* [EXERCISE GOAL]
Once the images are set aside, write out the rest of the records exactly.

* [THE DATA]
*** Begin section ***

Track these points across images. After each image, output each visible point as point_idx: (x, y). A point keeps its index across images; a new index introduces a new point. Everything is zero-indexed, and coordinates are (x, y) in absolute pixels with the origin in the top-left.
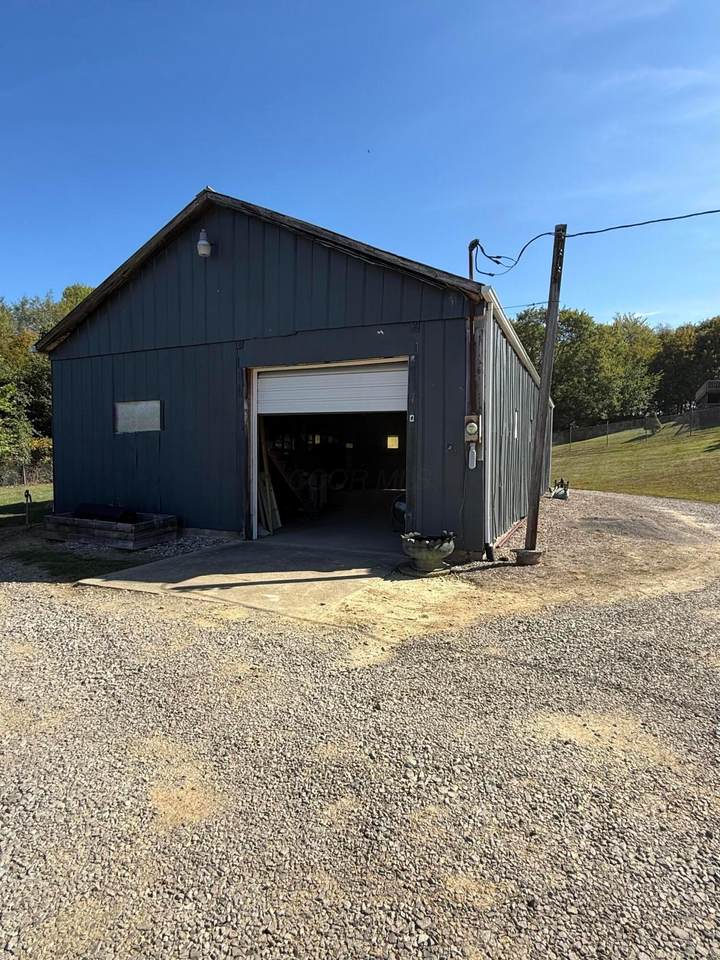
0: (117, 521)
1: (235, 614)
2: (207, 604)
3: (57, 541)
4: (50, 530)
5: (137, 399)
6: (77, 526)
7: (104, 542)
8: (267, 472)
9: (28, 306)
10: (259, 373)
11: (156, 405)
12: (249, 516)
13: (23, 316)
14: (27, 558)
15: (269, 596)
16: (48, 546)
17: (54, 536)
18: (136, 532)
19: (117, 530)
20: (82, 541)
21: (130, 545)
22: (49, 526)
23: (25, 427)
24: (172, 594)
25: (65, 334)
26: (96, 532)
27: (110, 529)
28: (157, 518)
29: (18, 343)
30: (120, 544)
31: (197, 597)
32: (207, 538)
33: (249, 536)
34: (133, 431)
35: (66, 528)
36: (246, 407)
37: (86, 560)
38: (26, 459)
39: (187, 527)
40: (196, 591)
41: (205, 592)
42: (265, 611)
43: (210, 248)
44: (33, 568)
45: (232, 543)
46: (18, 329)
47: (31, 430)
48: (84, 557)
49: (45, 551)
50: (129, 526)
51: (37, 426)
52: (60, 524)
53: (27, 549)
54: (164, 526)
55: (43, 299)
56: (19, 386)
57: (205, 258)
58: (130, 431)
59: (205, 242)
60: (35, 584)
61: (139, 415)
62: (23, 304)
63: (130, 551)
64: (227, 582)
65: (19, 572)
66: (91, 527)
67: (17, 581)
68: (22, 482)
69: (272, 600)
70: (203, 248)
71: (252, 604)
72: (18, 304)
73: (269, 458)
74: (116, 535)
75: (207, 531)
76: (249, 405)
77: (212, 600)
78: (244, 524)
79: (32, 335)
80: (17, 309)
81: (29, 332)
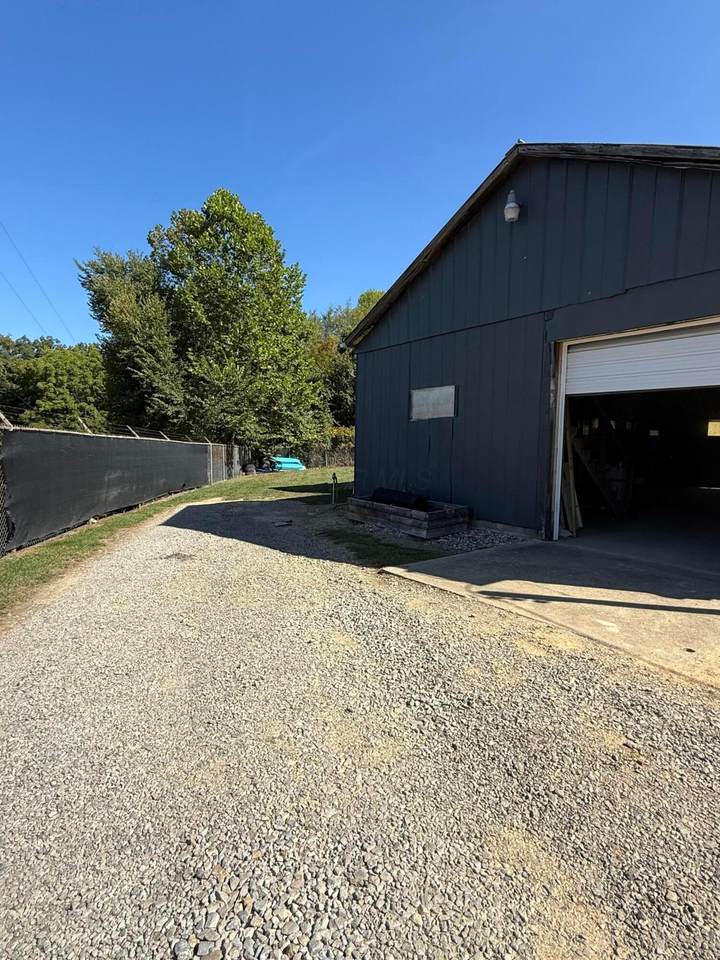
0: (412, 508)
1: (567, 644)
2: (525, 620)
3: (358, 522)
4: (352, 512)
5: (431, 386)
6: (375, 510)
7: (399, 527)
8: (571, 462)
9: (332, 315)
10: (569, 347)
11: (450, 390)
12: (550, 514)
13: (329, 324)
14: (335, 536)
15: (604, 623)
16: (351, 526)
17: (356, 517)
18: (430, 520)
19: (411, 517)
20: (379, 524)
21: (424, 534)
22: (351, 507)
23: (328, 417)
24: (481, 599)
25: (369, 327)
26: (392, 517)
27: (404, 516)
28: (449, 508)
29: (325, 348)
30: (413, 532)
31: (510, 608)
32: (501, 534)
33: (549, 536)
34: (427, 417)
35: (366, 511)
36: (552, 387)
37: (384, 545)
38: (328, 446)
39: (478, 519)
40: (507, 599)
41: (518, 603)
42: (605, 644)
43: (518, 210)
44: (342, 548)
45: (529, 542)
46: (326, 335)
47: (332, 420)
48: (383, 542)
49: (349, 531)
50: (422, 514)
51: (336, 416)
52: (361, 506)
53: (335, 528)
54: (456, 516)
55: (344, 307)
56: (325, 382)
57: (512, 223)
58: (423, 418)
59: (513, 205)
60: (345, 565)
61: (434, 402)
62: (329, 313)
63: (423, 540)
64: (539, 592)
65: (331, 551)
66: (388, 512)
67: (331, 560)
68: (324, 465)
69: (610, 629)
70: (511, 212)
71: (584, 632)
72: (326, 313)
73: (573, 447)
74: (410, 521)
75: (499, 526)
76: (556, 385)
77: (529, 615)
78: (544, 523)
79: (335, 338)
80: (325, 318)
81: (333, 337)
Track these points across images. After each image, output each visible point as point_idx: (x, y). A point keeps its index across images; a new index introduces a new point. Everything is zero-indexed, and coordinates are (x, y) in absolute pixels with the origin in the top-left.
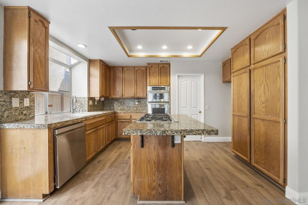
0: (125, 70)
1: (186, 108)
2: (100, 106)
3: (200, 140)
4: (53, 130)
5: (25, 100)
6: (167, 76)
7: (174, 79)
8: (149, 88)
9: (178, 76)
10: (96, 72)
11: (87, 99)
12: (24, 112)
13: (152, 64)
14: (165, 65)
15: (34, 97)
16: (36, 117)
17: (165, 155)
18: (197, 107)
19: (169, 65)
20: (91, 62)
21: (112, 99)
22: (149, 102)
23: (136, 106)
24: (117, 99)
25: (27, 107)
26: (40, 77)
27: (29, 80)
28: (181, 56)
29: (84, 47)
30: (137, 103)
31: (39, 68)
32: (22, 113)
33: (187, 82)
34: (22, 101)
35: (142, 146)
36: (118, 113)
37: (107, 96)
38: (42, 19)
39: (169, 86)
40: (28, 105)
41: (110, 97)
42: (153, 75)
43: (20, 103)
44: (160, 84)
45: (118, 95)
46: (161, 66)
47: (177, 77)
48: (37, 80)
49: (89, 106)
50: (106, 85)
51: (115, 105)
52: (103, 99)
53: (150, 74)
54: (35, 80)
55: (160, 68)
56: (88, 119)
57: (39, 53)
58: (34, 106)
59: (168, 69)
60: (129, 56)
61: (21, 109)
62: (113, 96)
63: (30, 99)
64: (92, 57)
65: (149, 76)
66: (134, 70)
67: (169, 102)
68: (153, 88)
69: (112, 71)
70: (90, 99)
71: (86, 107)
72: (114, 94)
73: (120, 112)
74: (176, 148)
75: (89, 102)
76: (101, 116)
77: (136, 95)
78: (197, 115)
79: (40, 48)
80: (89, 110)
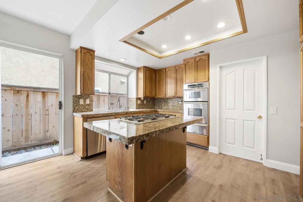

*** End section ***

* [TASK ANSWER]
Track these points across images. After each image, output each visible point as point_idx: (x, y). A point keeps its index across images; a new index introduces a new point. Everything is zero-indexed, and coordinates are (x, y) in absolute pixels with the origin in the top-left.
0: (117, 521)
1: (235, 614)
2: (207, 604)
3: (57, 541)
4: (50, 530)
5: (137, 399)
6: (77, 526)
7: (104, 542)
8: (267, 472)
9: (28, 306)
10: (259, 373)
11: (156, 405)
12: (249, 516)
13: (23, 316)
14: (27, 558)
15: (269, 596)
16: (48, 546)
17: (54, 536)
18: (136, 532)
19: (117, 530)
20: (82, 541)
21: (130, 545)
22: (49, 526)
23: (25, 427)
24: (172, 594)
25: (65, 334)
26: (96, 532)
27: (110, 529)
28: (157, 518)
29: (18, 343)
30: (120, 544)
31: (197, 597)
32: (207, 538)
33: (249, 536)
34: (133, 431)
35: (66, 528)
36: (246, 407)
37: (86, 560)
38: (26, 459)
39: (187, 527)
40: (196, 591)
41: (205, 592)
42: (265, 611)
43: (210, 248)
44: (33, 568)
45: (232, 543)
46: (18, 329)
47: (31, 430)
48: (84, 557)
49: (45, 551)
50: (129, 526)
51: (37, 426)
52: (60, 524)
53: (27, 549)
54: (164, 526)
55: (43, 299)
56: (19, 386)
57: (205, 258)
58: (130, 431)
59: (205, 242)
60: (35, 584)
61: (139, 415)
62: (23, 304)
63: (130, 551)
64: (227, 582)
65: (19, 572)
66: (91, 527)
67: (17, 581)
68: (22, 482)
69: (272, 600)
70: (203, 248)
71: (252, 604)
72: (18, 304)
73: (269, 458)
74: (116, 535)
75: (207, 531)
76: (249, 405)
77: (212, 600)
78: (244, 524)
79: (32, 335)
80: (17, 309)
81: (29, 332)
0: (412, 508)
1: (567, 644)
2: (525, 620)
3: (358, 522)
4: (352, 512)
5: (431, 386)
6: (375, 510)
7: (399, 527)
8: (571, 462)
9: (332, 315)
10: (569, 347)
11: (450, 390)
12: (550, 514)
13: (329, 324)
14: (335, 536)
15: (604, 623)
16: (351, 526)
17: (356, 517)
18: (430, 520)
19: (411, 517)
20: (379, 524)
21: (424, 534)
22: (351, 507)
23: (328, 417)
24: (481, 599)
25: (369, 327)
26: (392, 517)
27: (404, 516)
28: (449, 508)
29: (325, 348)
30: (413, 532)
31: (510, 608)
32: (501, 534)
33: (549, 536)
34: (427, 417)
35: (366, 511)
36: (552, 387)
37: (384, 545)
38: (328, 446)
39: (478, 519)
40: (507, 599)
41: (518, 603)
42: (605, 644)
43: (518, 210)
44: (342, 548)
45: (529, 542)
46: (326, 335)
47: (332, 420)
48: (383, 542)
49: (349, 531)
50: (422, 514)
51: (336, 416)
52: (361, 506)
53: (335, 528)
54: (456, 516)
55: (344, 307)
56: (325, 382)
57: (512, 223)
58: (423, 418)
59: (513, 205)
60: (345, 565)
61: (434, 402)
62: (329, 313)
63: (423, 540)
64: (539, 592)
65: (331, 551)
66: (388, 512)
67: (331, 560)
68: (324, 465)
69: (610, 629)
70: (511, 212)
71: (584, 632)
72: (326, 313)
73: (573, 447)
74: (410, 521)
75: (499, 526)
76: (556, 385)
77: (529, 615)
78: (544, 523)
79: (335, 338)
80: (325, 318)
81: (333, 337)
Track these points across images. After each image, output each visible point as point_idx: (x, y). A point keeps its index across images; a new index introduces a new point. Everything is zero-indexed, and coordinates are (x, y) in absolute pixels with the origin in the top-left.
0: (125, 70)
1: (186, 108)
2: (100, 106)
3: (200, 140)
4: (53, 130)
5: (25, 100)
6: (167, 76)
7: (174, 79)
8: (149, 88)
9: (178, 76)
10: (96, 72)
11: (87, 99)
12: (24, 112)
13: (152, 64)
14: (165, 65)
15: (34, 97)
16: (36, 117)
17: (165, 155)
18: (197, 107)
19: (169, 65)
20: (91, 62)
21: (112, 99)
22: (149, 102)
23: (136, 106)
24: (117, 99)
25: (27, 107)
26: (40, 77)
27: (29, 80)
28: (181, 56)
29: (84, 47)
30: (137, 103)
31: (39, 68)
32: (22, 113)
33: (187, 82)
34: (22, 101)
35: (142, 146)
36: (118, 113)
37: (107, 96)
38: (42, 19)
39: (169, 86)
40: (28, 105)
41: (110, 97)
42: (153, 75)
43: (20, 103)
44: (160, 84)
45: (118, 95)
46: (161, 66)
47: (177, 77)
48: (37, 80)
49: (89, 106)
50: (106, 85)
51: (115, 105)
52: (103, 99)
53: (150, 74)
54: (35, 80)
55: (160, 68)
56: (88, 119)
57: (39, 53)
58: (34, 106)
59: (168, 69)
60: (129, 56)
61: (21, 109)
62: (113, 96)
63: (30, 99)
64: (92, 57)
65: (149, 76)
66: (134, 70)
67: (169, 102)
68: (153, 88)
69: (112, 71)
70: (90, 99)
71: (86, 107)
72: (114, 94)
73: (120, 112)
74: (176, 148)
75: (89, 102)
76: (101, 116)
77: (136, 95)
78: (197, 115)
79: (40, 48)
80: (89, 110)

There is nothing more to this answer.